A recent annual report from IBM Security examines the causes of breaches, as well the associated costs and their contributing factors.  For starters, even the data breach life cycle, wherein an organization discovers and contains a breach, has extended since 2018 from 266 days to 279 days on average.  This also coincides with the total financial cost.  And amid all the facts and figures one thing especially is clear: attacks from malicious actors are the most common and most expensive, costing companies $4.45 million on average.  Nearly half, meanwhile, are still caused by human error or other internal factors, and can cost businesses over $3 million, all told.

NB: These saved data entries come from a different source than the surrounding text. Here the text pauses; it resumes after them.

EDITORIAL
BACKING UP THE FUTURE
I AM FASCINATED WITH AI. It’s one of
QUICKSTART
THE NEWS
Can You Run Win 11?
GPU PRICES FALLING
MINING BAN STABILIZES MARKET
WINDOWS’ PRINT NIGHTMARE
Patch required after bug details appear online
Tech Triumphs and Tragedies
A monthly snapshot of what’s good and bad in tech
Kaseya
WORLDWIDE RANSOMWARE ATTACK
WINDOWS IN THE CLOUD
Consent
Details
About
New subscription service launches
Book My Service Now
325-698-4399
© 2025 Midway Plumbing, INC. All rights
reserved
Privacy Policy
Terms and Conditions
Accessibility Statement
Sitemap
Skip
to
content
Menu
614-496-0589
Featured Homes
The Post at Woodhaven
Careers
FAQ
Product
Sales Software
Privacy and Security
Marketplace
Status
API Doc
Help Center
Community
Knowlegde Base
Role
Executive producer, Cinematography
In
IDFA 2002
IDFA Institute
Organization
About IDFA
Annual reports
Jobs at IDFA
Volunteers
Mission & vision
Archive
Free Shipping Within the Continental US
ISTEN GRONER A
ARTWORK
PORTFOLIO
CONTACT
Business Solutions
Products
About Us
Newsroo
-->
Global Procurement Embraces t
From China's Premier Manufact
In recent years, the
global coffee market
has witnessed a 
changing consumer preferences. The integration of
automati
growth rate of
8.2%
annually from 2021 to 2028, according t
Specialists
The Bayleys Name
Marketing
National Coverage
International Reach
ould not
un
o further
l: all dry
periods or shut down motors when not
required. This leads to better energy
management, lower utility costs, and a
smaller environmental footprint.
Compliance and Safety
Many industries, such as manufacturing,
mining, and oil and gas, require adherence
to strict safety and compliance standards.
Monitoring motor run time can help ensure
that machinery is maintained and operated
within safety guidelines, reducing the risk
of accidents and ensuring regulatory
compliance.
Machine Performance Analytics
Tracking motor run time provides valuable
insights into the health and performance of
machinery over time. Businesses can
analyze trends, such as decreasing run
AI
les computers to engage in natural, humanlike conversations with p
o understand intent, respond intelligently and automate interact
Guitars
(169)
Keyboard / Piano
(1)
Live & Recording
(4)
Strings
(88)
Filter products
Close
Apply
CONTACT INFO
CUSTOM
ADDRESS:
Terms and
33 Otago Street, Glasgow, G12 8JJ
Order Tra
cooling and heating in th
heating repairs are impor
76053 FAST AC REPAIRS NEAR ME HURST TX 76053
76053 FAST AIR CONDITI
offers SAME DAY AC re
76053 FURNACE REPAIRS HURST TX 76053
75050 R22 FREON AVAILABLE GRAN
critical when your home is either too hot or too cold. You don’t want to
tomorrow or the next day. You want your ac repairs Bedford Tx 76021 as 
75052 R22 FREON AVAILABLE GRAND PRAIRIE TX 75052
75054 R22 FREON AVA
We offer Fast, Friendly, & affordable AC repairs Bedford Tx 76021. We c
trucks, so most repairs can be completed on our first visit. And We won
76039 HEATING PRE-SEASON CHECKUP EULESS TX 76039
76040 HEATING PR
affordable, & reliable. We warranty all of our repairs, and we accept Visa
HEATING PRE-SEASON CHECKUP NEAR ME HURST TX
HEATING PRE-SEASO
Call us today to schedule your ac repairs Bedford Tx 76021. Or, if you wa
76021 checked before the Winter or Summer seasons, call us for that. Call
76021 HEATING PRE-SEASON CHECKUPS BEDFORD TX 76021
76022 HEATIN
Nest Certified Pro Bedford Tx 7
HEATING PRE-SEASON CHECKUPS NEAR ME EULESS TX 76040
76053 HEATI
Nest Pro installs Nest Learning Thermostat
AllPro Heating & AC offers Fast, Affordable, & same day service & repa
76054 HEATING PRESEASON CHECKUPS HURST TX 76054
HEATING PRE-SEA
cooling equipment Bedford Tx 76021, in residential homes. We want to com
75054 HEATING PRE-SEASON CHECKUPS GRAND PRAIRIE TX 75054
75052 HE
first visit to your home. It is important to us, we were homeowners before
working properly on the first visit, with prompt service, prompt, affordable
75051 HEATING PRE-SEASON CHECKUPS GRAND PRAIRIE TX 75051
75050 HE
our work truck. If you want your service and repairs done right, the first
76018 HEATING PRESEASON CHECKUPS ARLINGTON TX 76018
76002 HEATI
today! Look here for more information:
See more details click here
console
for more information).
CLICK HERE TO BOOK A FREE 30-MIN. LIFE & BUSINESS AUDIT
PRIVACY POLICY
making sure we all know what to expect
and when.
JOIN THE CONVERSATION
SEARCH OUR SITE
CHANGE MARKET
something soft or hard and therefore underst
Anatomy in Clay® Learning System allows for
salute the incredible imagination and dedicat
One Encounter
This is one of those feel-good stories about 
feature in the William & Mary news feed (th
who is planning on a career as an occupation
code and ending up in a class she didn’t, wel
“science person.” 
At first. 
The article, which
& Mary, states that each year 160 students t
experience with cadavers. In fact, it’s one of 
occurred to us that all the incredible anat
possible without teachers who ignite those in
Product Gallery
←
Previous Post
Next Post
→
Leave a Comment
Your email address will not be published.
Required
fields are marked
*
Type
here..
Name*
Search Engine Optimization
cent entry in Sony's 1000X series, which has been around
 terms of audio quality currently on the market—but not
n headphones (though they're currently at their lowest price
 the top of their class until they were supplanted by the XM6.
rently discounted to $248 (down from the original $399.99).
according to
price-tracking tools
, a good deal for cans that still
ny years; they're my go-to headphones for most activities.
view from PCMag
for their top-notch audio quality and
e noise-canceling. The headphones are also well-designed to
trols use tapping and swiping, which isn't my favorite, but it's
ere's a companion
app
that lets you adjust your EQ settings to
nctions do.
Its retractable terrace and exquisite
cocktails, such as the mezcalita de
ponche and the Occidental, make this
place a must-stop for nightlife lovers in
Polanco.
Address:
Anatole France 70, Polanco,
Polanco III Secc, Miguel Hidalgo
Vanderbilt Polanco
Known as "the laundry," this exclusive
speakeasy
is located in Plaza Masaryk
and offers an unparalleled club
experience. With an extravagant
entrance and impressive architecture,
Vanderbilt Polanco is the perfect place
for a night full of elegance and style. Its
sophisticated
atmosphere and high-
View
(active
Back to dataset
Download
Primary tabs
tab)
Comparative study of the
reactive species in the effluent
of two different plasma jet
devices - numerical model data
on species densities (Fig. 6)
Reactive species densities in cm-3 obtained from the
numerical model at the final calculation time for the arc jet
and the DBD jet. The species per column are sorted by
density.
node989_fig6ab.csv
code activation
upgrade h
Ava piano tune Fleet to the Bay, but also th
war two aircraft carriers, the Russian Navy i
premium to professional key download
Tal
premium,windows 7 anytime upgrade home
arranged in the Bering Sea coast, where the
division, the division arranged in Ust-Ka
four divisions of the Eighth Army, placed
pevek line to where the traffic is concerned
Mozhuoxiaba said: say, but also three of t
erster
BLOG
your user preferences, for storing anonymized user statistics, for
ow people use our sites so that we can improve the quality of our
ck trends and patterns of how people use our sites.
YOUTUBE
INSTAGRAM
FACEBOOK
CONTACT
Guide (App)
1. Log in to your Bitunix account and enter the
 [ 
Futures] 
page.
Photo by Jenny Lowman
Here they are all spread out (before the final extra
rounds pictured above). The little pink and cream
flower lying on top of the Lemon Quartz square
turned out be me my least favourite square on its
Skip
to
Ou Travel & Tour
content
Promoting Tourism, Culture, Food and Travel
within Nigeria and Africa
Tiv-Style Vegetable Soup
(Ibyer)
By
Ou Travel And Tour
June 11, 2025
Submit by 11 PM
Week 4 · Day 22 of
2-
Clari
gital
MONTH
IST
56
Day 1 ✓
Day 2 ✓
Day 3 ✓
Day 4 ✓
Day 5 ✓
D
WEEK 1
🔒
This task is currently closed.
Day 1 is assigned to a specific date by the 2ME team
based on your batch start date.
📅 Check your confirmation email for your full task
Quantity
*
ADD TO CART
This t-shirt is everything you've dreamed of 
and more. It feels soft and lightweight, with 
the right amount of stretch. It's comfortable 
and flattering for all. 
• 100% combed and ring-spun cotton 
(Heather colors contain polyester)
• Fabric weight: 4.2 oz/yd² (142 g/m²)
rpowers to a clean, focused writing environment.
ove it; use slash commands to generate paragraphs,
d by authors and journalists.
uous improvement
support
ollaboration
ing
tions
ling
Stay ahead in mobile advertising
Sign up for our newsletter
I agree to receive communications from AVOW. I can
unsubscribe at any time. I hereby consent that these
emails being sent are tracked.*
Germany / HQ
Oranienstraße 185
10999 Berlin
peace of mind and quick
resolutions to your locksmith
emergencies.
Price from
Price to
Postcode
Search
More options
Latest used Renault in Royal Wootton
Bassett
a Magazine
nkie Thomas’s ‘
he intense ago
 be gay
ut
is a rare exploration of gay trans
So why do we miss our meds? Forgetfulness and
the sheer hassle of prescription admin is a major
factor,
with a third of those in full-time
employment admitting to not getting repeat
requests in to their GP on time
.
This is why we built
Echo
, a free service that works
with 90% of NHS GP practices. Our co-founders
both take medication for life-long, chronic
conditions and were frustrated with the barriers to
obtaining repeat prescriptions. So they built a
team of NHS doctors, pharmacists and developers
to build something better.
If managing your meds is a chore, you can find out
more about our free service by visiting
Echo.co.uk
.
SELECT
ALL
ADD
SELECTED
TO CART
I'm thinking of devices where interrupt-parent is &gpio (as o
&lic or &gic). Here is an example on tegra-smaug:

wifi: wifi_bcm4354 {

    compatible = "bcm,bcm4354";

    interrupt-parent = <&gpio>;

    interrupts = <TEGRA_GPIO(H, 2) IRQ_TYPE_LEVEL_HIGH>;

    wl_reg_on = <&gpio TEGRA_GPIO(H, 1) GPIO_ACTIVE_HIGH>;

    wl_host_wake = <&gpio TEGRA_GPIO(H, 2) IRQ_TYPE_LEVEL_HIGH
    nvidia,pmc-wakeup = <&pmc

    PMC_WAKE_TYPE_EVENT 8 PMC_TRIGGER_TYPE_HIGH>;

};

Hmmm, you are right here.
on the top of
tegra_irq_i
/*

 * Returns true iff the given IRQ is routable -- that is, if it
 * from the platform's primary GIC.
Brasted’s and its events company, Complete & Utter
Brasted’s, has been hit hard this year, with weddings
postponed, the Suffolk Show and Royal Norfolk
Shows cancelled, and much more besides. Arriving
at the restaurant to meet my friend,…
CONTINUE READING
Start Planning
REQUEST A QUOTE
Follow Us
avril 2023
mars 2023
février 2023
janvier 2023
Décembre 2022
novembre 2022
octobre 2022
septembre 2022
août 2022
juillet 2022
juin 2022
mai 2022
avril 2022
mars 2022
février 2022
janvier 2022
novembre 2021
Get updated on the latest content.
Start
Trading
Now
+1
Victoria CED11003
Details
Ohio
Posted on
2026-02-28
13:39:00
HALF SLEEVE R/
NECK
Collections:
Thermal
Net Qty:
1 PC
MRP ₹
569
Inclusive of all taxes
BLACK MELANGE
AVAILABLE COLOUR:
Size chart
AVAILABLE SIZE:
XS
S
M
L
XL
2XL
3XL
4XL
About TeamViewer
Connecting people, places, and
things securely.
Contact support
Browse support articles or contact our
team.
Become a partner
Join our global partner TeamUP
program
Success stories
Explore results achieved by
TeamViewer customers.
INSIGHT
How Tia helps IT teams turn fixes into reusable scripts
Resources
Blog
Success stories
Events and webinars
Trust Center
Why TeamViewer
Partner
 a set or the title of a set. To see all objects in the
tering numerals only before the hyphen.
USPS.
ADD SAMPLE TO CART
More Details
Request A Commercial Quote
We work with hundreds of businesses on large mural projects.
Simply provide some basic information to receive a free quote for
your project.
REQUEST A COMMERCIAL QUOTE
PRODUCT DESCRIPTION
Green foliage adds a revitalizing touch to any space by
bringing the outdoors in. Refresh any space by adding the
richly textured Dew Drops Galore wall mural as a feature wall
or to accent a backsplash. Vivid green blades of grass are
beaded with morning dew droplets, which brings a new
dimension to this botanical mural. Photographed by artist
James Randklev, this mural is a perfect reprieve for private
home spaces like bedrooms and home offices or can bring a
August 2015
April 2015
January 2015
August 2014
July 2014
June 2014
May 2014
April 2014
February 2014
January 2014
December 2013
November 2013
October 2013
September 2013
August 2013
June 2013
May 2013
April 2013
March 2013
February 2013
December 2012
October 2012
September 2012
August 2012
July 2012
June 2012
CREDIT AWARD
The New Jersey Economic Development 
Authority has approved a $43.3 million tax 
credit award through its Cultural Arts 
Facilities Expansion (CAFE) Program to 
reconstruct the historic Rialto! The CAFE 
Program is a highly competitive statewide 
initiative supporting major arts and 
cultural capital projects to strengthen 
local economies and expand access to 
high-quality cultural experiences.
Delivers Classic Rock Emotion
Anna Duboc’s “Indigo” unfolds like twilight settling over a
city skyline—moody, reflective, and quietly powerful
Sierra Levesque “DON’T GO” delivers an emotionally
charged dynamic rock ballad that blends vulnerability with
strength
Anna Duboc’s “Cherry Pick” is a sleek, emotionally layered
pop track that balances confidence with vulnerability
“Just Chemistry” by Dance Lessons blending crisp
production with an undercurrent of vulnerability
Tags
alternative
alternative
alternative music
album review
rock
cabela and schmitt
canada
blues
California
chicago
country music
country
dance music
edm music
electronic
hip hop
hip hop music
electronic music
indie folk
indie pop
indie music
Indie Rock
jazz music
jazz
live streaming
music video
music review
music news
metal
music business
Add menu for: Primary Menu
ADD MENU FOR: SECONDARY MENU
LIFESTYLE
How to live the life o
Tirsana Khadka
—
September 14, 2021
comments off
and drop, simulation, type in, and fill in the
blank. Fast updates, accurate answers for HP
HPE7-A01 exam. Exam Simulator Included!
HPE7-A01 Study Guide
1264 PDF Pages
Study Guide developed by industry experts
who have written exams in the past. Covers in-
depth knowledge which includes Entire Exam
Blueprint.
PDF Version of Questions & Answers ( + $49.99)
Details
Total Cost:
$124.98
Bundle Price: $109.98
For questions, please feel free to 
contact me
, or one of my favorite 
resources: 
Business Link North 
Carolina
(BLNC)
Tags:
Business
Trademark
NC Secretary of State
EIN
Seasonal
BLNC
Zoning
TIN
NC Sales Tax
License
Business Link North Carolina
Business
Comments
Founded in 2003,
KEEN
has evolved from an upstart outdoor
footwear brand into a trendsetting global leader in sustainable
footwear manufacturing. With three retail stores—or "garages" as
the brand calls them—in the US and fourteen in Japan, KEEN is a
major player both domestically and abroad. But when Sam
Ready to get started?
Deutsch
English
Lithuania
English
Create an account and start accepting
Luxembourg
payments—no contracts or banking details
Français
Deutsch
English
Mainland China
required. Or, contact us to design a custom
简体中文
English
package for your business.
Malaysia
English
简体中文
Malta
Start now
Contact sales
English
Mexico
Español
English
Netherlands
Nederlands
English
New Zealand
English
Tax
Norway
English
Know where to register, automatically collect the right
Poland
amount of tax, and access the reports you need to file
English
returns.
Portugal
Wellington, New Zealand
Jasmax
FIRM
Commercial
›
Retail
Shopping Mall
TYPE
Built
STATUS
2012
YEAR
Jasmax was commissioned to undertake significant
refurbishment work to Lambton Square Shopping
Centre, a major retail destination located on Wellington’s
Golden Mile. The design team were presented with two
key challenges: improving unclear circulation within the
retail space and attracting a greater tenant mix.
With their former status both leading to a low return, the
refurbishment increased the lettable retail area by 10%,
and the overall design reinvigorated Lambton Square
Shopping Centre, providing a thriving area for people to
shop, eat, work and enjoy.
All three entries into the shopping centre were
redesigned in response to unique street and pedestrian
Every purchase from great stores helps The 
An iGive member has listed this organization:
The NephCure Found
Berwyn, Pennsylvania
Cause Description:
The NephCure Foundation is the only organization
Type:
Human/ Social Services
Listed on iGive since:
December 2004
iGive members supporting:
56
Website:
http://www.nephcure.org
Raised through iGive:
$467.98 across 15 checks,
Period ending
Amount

Other statistics are equally concerning.  The United States maintains the highest average data breach costs in the world, at $8.19 million, while health care remains the most afflicted industry.  Unfortunately, whatever costs are accrued by an organization, the damages relative to overall size are proportionally more impactful for small-to-mid sized businesses, which lack the extensive resources of their larger counterparts.  For both, however, the types of costs are similar: detection, notification, response and especially lost business due to reputational damage.  Furthermore, for the first time IBM’s report studies the cumulative costs of a data breach over a period of years, revealing just how long companies can experience the aftershocks of a security incident.

The report also discusses impactors that contribute to the higher or lower costs a company might face in the event of a breach.  In order to help lower costs, one recommendation is a coherent, well-tested response plan.  Organizations that know what they will do and practice it generally save over $1 million in post-breach costs.  At the risk of too much self-promotion, another recommendation is strong encryption, to achieve both robust security and compliance with government regulations.

Personally, I think this should go without saying.  Apparently, though, it needed to be said louder for Suprema, the biometrics firm that is now in the news for allowing the breach of 28 million records.  An unencrypted database exposed data on facial recognition, fingerprints, and login credentials: pretty much all the things you’d never want to be compromised.  Since Suprema’s BioStar 2 platform is used in 83 countries around the world, this is a serious issue.  Unalterable personal data could give cybercriminals physical access to secure buildings or critical systems that employ biometrics for security.

I can only imagine the future costs of having such incredibly sensitive data stolen; seems like the aforementioned defensive measures are a small price to pay.